Tudo fica mais claro
depois de uma eleição. Sobretudo esta última no Reino Unido. Líderes não surgem
da noite para o dia. Para os fracos, a fortuna costuma ser má conselheira. Qual
nave em denso nevoeiro, se na torre de comando está pessoa de pouca
experiência, ou - o que é pior - animada por estranhas convicções, que mais se
baseiam na própria estreiteza de vistas, o provável resultado da briosa
mediocridade, será o previsível malogro, que visita os líderes pequenos que,
incensados pelos áulicos, se crêem grandes.
Precipitada nas decisões, pensando
afirmar-se com ousados projetos, que confundem a convicção do jogador com a do
político tarimbado pela longa experiência e a lição dos próprios maiores, Theresa
May terá confundido as fáceis, ilusórias palavras dos próprios cortesãos
com o risco enganoso de promessas a poucos destinadas.
Julgaste acaso sábio fazer economia com
pesados cortes na segurança, logo em teu país, que dormiu por demasiado tempo
sem o necessário controle de tuas fronteiras? É o bom senso que deve presidir
em tuas cancelas, e não a atual cruel mesquinharia dos senhores dos portões na
Europa central.
A sorte costuma retirar com a mão
esquerda o que concede com a direita. Ao assumir a liderança, que exemplo
tinhas a imitar? A mediocridade é terreno sáfaro, e se a sorte não terá sido
madrasta para quem te abriu os domínios do poder, não terás levado na devida
conta que poderia ser um presente de grego. O trágico no líder está em pensar
que um grande desafio será sua própria
medida.
A ignorância que é o elixir das
malogradas ousadias, somente agora principia a desenhar-se diante de ti. A
solidão costuma ser companheira do poder, enquanto a voz dos áulicos ela é doce
enquanto dura. Nada mais imediato e determinante para que a verdade afinal
surja, sem os atavios da noite, do que a brutalidade dos fatos, e à sua volta
cresce o silêncio do malogro, ou a zoeira confusa das tentativas desesperadas,
de ressuscitar a esperança, a que alimenta o bom senso e a prudência.

┄┄┄┄┄┄

◆ INSTRUÇÕES DE TRABALHO
1) Redigite o trecho do texto sobre Theresa May que começa em "Tudo fica mais" e segue até "se crêem grandes.".
2) Responda às perguntas abaixo com base no texto sobre Theresa May.
(a) Em que país ocorreu a eleição mencionada no início?
(b) Com que medida, segundo o texto, se tentou fazer economia?
(c) O que o texto diz costumar ser companheira do poder?
3) Dê continuidade ao texto sobre Theresa May a partir do ponto em que ele termina.

◆ ENTRADAS FORNECIDAS
┄┄┄┄┄┄

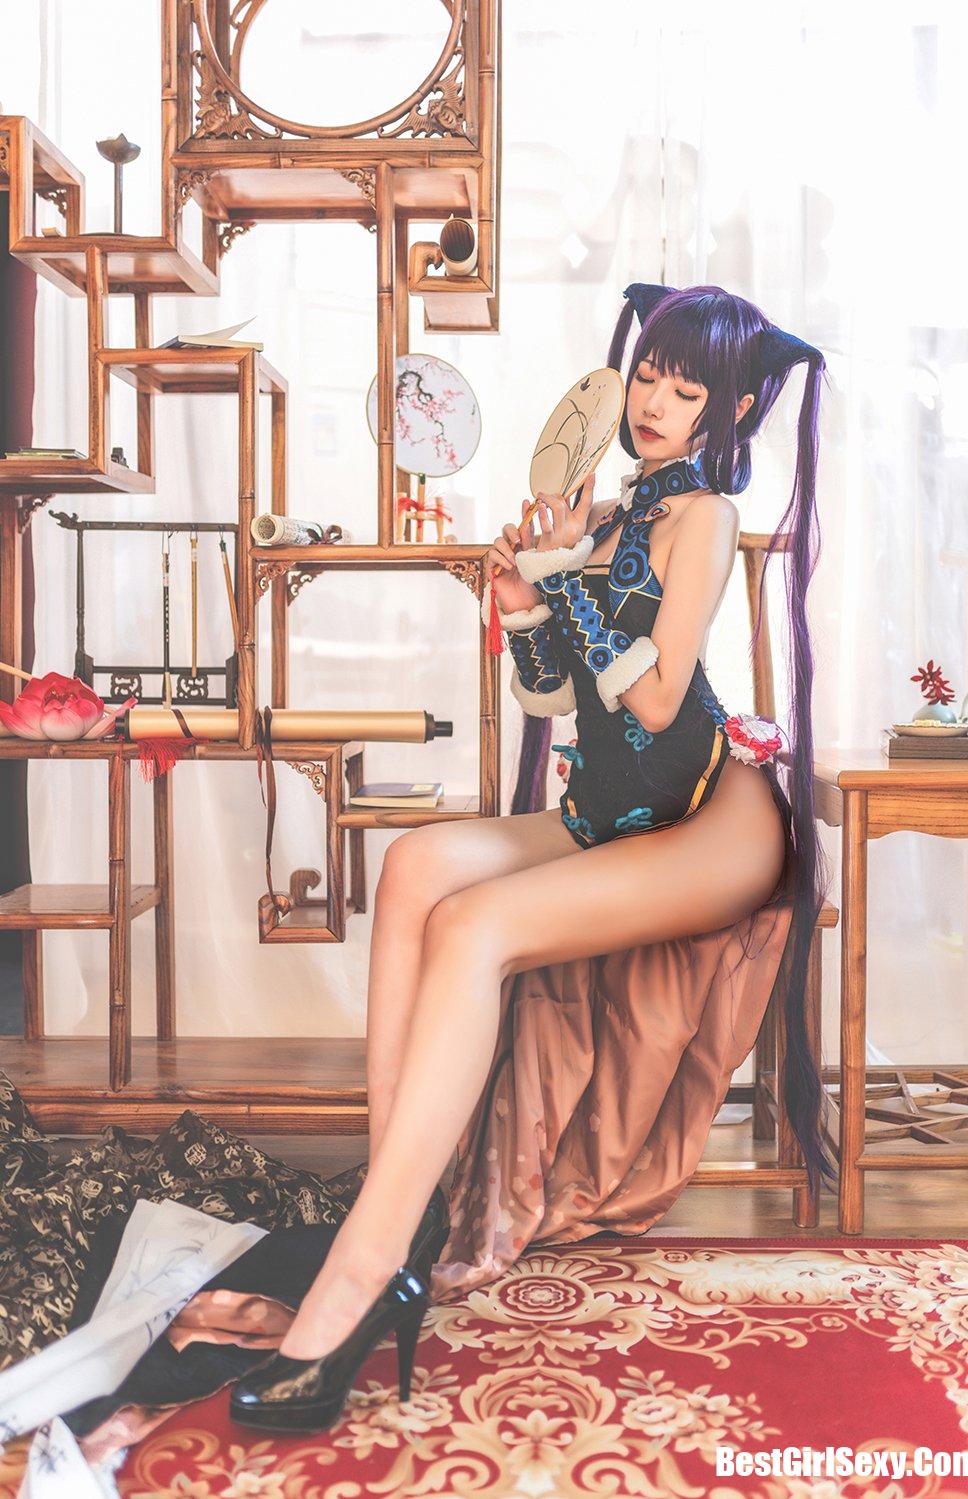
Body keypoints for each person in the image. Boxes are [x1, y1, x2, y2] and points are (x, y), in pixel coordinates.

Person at [229, 282, 837, 1432]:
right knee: (416, 867)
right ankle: (400, 1210)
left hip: (712, 817)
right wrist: (522, 601)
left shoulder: (702, 517)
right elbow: (556, 700)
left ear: (730, 409)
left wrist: (561, 577)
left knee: (475, 925)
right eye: (646, 374)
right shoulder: (600, 514)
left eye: (685, 388)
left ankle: (359, 1275)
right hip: (611, 808)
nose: (653, 400)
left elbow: (656, 703)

┄┄┄┄┄┄

◆ RESPOSTAS POR ITEM
1)
Tudo fica mais claro
depois de uma eleição. Sobretudo esta última no Reino Unido. Líderes não surgem
da noite para o dia. Para os fracos, a fortuna costuma ser má conselheira. Qual
nave em denso nevoeiro, se na torre de comando está pessoa de pouca
experiência, ou - o que é pior - animada por estranhas convicções, que mais se
baseiam na própria estreiteza de vistas, o provável resultado da briosa
mediocridade, será o previsível malogro, que visita os líderes pequenos que,
incensados pelos áulicos, se crêem grandes.

2)
(a) No Reino Unido.
(b) Com pesados cortes na segurança.
(c) A solidão.

3)
A voz dos cortesãos sói prometer
mágicas proezas, mas nada como o dia seguinte, em que tudo fica mais nítido e
claro, desafortunadamente porém, o relógio do tempo já avançou, e a tua força de
ontem, e a algaravia dos áulicos, a um tempo cessa e se cala.
Costuma ser breve e mesmo fugaz a
atitude daqueles a quem faltaram seja o exemplo de seus maiores - nesses dias
só encontráveis na leitura dos livros e dos cartapácios - seja a elementar
prudência de quem teme as dádivas da deusa Fortuna, eis que podem ser ilusórias
como nesgas de céu azul que mal dissimulam a tempestade.
Ao ignorar ou esquecer - o que é
ainda pior - o exemplo de seus maiores, o líder fraco torna fraca a sua gente,
como diz o grande poeta do pequeno Portugal.
A boa Sorte é um destino caprichoso,
que apenas se entrevê em raras vezes.
Para Theresa May chegou a hora da
verdade. O seu passado recente, e a hübris
que a acometeu, talvez a longa noitada dos votos e dos êxitos que não se
confirmam, lhe terá trazido a oportunidade de reinventar-se e de adaptar-se à
realidade.
A medida agora é outra. Esta festa
acabou, mas aquela que temias, ressurge com força. Se olhares à volta, verás
que não tens outra pessoa a enfrentar do que a ti mesmo. Se caíres na real,
poderás acalentar a esperança. Senão terás a mesma sorte dos demagogos deste e
de verões passados, como o Ukip e
fantasmas similares.
Boa sorte.
(
Fontes: Carlos Drummond de Andrade, Luíz de Camões, Vinicius de Moraes , Winston Churchill)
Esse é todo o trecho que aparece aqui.